BLT DBHCHT 2026 Mulai Likuid, 7.179 Buruh Rokok Bondowoso Terima Donasi Rp600 Ribu

Wakil Bupati Bondowoso, As

Bondowoso – Pemerintah Kabupaten Bondowoso mulai menyalurkan Donasi Langsung Kas Biaya Bagi Hasil Cukai Hasil Tembakau (BLT DBHCHT) Tahun 2026 kepada ribuan pekerja sektor tembakau.

Program tersebut menjadi salah satu bentuk komitmen pemerintah daerah dalam memberikan perlindungan sosial sekaligus menjaga daya beli masyarakat yang menggantungkan hidup pada industri hasil tembakau.

Penyaluran Donasi dipantau langsung oleh Wakil Bupati Bondowoso, As’ad Yahya Syafi’i, Begitu melakukan monitoring dan Penilaian di Pabrik Rokok Sinar Bukit Sukawringin, Desa Banyuputih, Kecamatan Wringin, Rabu (17/6/2026).

Berdasarkan data Dinas Sosial P3AKB Bondowoso, sebanyak 7.179 orang tercatat sebagai penerima manfaat BLT DBHCHT Tahun 2026. Mereka terdiri atas buruh pabrik rokok aktif maupun pekerja yang terdampak pemutusan Interaksi kerja (PHK).

Masing-masing penerima mendapatkan Donasi sebesar Rp600 ribu, yang merupakan akumulasi Donasi selama dua bulan dengan nilai Rp300 ribu per bulan. Penyaluran dilakukan melalui PT Pos Indonesia di Letak masing-masing pabrik rokok guna memudahkan proses pencairan bagi para penerima.

Dalam keterangannya, Wakil Bupati As’ad Yahya Syafi’i menegaskan bahwa Biaya yang bersumber dari bagi hasil cukai hasil tembakau harus memberikan manfaat Konkret bagi masyarakat yang berhak menerimanya.

“Program ini merupakan bentuk perhatian pemerintah kepada para pekerja sektor pertembakauan.
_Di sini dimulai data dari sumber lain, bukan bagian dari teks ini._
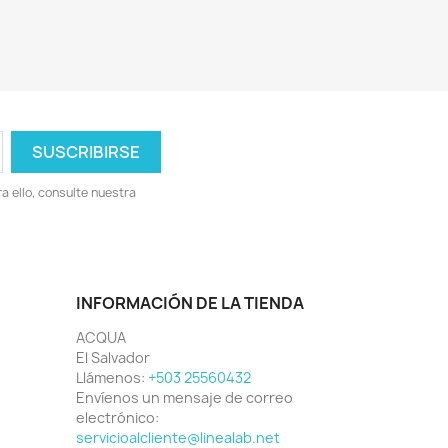
 ello, consulte nuestra
INFORMACIÓN DE LA TIENDA
ACQUA
El Salvador
Llámenos:
+503 25560432
Envíenos un mensaje de correo
electrónico:
servicioalcliente@linealab.net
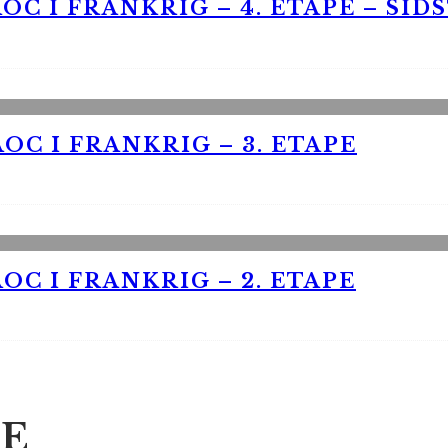
OC I FRANKRIG – 4. ETAPE – SID
OC I FRANKRIG – 3. ETAPE
OC I FRANKRIG – 2. ETAPE
E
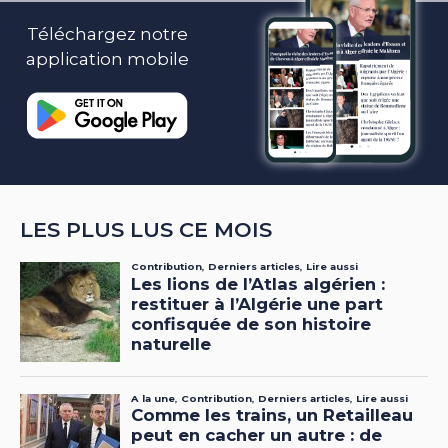
Téléchargez notre
application mobile
LES PLUS LUS CE MOIS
Karena itu, saya meminta seluruh pihak memastikan penyalurannya berjalan tertib, transparan, dan tanpa potongan apa pun sehingga Donasi dapat diterima secara utuh oleh penerima manfaat,” ujarnya.

Menurutnya, keberadaan BLT DBHCHT Tak hanya berfungsi sebagai Donasi sosial, tetapi juga menjadi instrumen pemerintah dalam menjaga stabilitas ekonomi keluarga pekerja sektor tembakau.

Donasi tersebut diharapkan Bisa membantu memenuhi kebutuhan dasar masyarakat sekaligus memperkuat perlindungan sosial bagi Grup pekerja yang rentan terhadap gejolak ekonomi.

Pemkab Bondowoso juga Meletakkan perhatian besar terhadap akuntabilitas penyaluran Donasi. Karena itu, pengawasan dilakukan secara berlapis agar program berjalan sesuai ketentuan dan Akurat sasaran.

Wakil Bupati menambahkan, keberhasilan program Donasi Tak hanya bergantung pada pemerintah, tetapi juga memerlukan dukungan seluruh pihak, termasuk perusahaan, petugas penyalur, dan masyarakat.

“Pengawasan Serempak sangat Krusial agar setiap rupiah yang dialokasikan Betul-Betul Tamat kepada yang berhak. Semangat kebersamaan dan kejujuran menjadi kunci agar program ini memberikan manfaat maksimal bagi masyarakat Bondowoso,” katanya.

Melalui penyaluran BLT DBHCHT Tahun 2026, Pemerintah Kabupaten Bondowoso berharap kesejahteraan para buruh pabrik rokok dapat Maju meningkat, sekaligus memperkuat peran sektor pertembakauan sebagai salah satu penopang ekonomi daerah. (Adv).